Regarding your post 122.
I don’t really have a desire to enter into a discussion of planetary risks I will respond to your reasonable observations.
1. Based on photographic and acoustic evidence the object imaged over Alberta was large enough and heading in the right direction to produce a fall in the area where the meteor fragments were recovered. The probability of two meteoroids hitting the atmosphere close enough to have possibly created falls in the same location is minuscule. Minuscule enough to say that recovery of meteoric material on a frozen pond which had to have landed there after the pond froze over constitutes proof that they came from the object imaged over Eastern Alberta. If you don’t accept this please provide credible scientific evidence of other multiple falls at the same location within a one month period.

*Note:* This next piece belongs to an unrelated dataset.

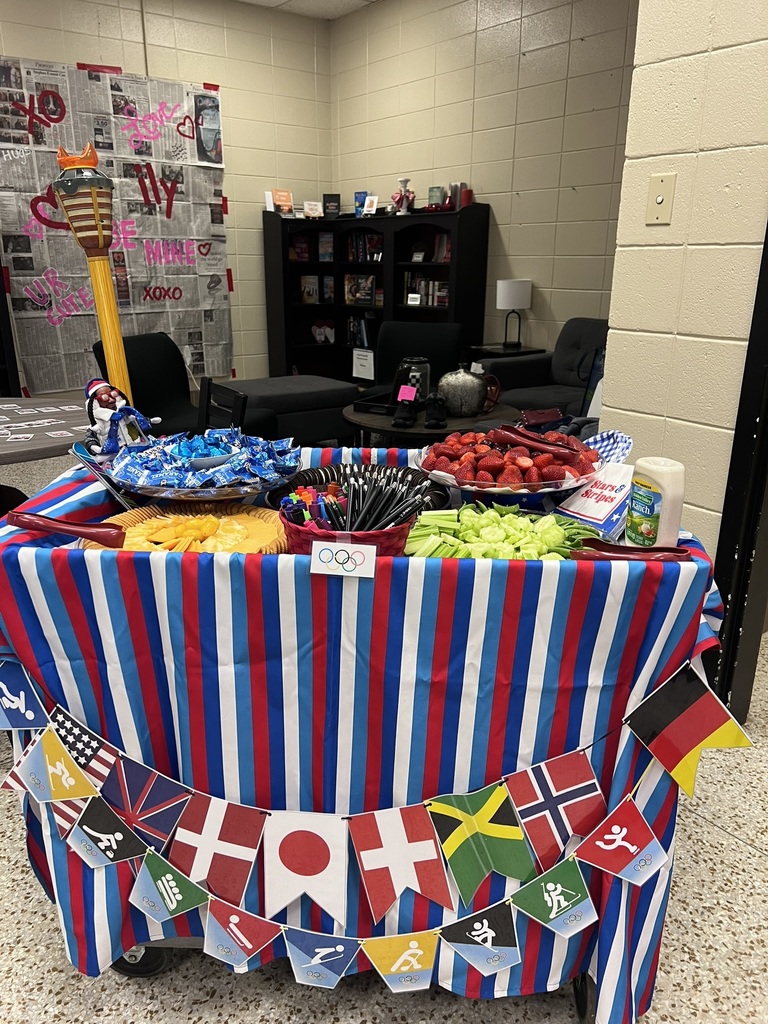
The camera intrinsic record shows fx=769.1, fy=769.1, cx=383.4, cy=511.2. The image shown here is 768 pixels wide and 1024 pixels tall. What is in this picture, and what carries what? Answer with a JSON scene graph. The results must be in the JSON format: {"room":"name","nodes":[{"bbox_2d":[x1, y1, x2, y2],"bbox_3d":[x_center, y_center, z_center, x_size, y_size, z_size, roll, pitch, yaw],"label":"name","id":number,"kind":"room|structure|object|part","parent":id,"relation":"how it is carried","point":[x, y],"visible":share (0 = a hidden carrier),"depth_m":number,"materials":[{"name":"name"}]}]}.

2. Near earth asteroid surveys are designed to detect objects that are large enough to pose a threat to the planet. While it would be big trouble to get hit in the head by a half pound rock going several hundred miles an hour, this object wasn’t a threat to the planet. The object that made the fish pond fall was far too small to have been picked up by any of near earth asteroid surveys in operation today. In 2002 the Lincoln Labs LINEAR and NASA/Lowell Observatory LONEOS asteroid surveys were about the only systematic surveys up and running, They only covered objects visible from the northern hemisphere (New Mexico and Arizona respectively). The Anglo-Australian AANEAS survey, covering the southern hemisphere, went out of business in 1996 and the Siding Springs Survey (SSS) didn’t come on line until 2004; so for 8 years the entire southern hemisphere was not covered. Anything coming from that direction would not have been detected. Today, in addition to LINEAR and SSS, there are a number of other smaller surveys in operation. Coverage is much better now and I doubt 2002MN would make it as close as it did - about 1/3rd the distance to the moon without being detected. Recently an object about 2 meters in diameter was detected before it hit the atmosphere Sudan.
this object wasnt a threat to the planet.
Clearly, nor did I suggest it was.
Coverage is much better now
Yes it is, but certainly not perfect.